La Cancillería atraviesa un terremoto político con la salida de Úrsula Basset y Nahuel Sotelo, dos figuras que habían desembarcado de la mano de Diana Mondino y que representaban al núcleo más duro de “Las Fuerzas del Cielo”. Sus nombres no son menores: Basset, que hasta ahora encabezaba la Dirección de Derechos Humanos, fue trasladada al Ministerio de Justicia, mientras que Sotelo abandonó la Secretaría de Culto para regresar a la Legislatura bonaerense a ocupar su banca como diputado. El movimiento no es un simple recambio administrativo, sino una señal clara de que la influencia del sector libertario en la política exterior se está desmoronando.
La llegada de Gerardo Werthein al Palacio San Martín aceleró este reacomodamiento.
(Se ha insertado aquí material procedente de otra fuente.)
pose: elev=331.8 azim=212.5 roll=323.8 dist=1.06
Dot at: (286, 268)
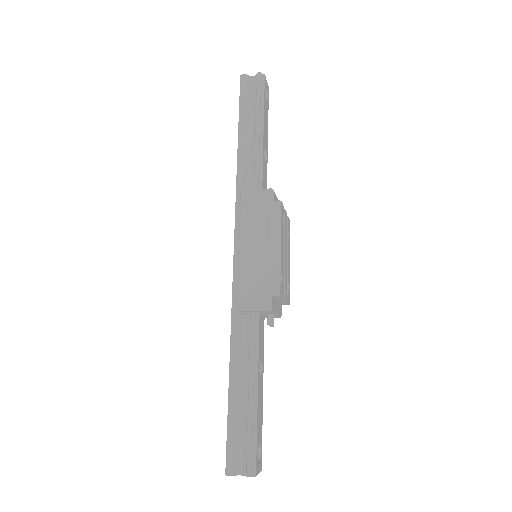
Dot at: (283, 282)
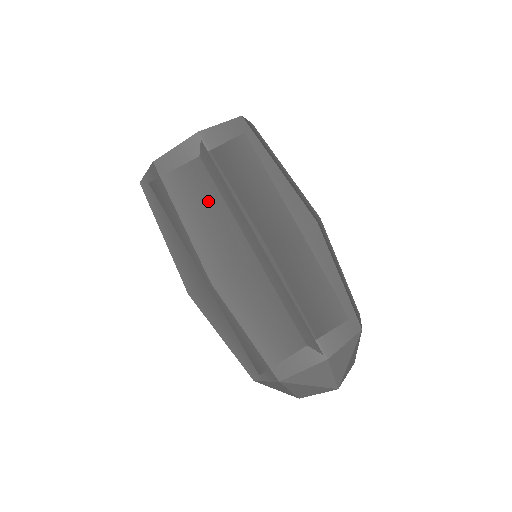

Empresario, con vínculos internacionales aceitados y una impronta mucho más pragmática, Werthein representa lo contrario a lo que proponían los libertarios que Milei había colocado en la Cancillería. Allí donde Basset y Sotelo impulsaban un rechazo abierto a la perspectiva de género y a la Agenda 2030, la nueva conducción busca reconstruir puentes con organismos multilaterales y retomar cierta normalidad institucional. Lo que se juega, en definitiva, es el sentido de la política exterior argentina: una línea dogmática y aislacionista que pretendía imponer Milei o una estrategia más tradicional que, con todos sus límites, al menos evita el ridículo en la arena internacional.
Los pasillos del Palacio San Martín hablan de tensiones profundas. El ala libertaria pretendía transformar la diplomacia en una especie de cruzada cultural, borrando décadas de compromisos internacionales y deslegitimando políticas de derechos humanos que forman parte de la historia reciente de Argentina. Pero ese experimento chocó de frente con la realidad: la comunidad internacional no se rige por delirios ideológicos ni por consignas de campaña, y el costo de sostener esa postura se volvió insostenible.
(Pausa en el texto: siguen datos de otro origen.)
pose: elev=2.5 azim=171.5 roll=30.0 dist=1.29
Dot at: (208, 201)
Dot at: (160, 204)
El retroceso de “Las Fuerzas del Cielo” no significa, sin embargo, que hayan perdido todas sus fichas. Siguen ocupando espacios de poder en otros sectores del Ejecutivo, sostenidos por la influencia directa de Karina Milei y un presidente que aún confía en ese núcleo cerrado. Lo que cambia es el escenario: en política exterior, la obsesión por imponer una agenda contraria a la cooperación internacional quedó relegada frente a la necesidad de preservar vínculos diplomáticos básicos.
El trasfondo es claro: la gestión de Javier Milei exhibe fracturas internas cada vez más visibles. La narrativa de un gobierno compacto y cohesionado se derrumba con cada renuncia o desplazamiento. Mientras el Presidente se aferra a su retórica antisistema, la Cancillería da pasos hacia un orden más convencional que, aunque provisorio, revela la incapacidad del mileísmo para gobernar con coherencia. Argentina paga un precio alto en su credibilidad internacional y lo hace, paradójicamente, por la improvisación y el fanatismo de quienes llegaron prometiendo “profesionalismo” y “seriedad”.
La salida de Basset y Sotelo no es un episodio aislado sino un síntoma. La llamada “casta” libertaria empieza a mostrar que no puede sostener su peso en todos los frentes y que, cuando la realidad diplomática golpea, los slogans se esfuman. En un país que necesita desesperadamente estabilidad y estrategia, lo que ofrece Milei es una interna feroz en la que el costo lo paga la Argentina entera.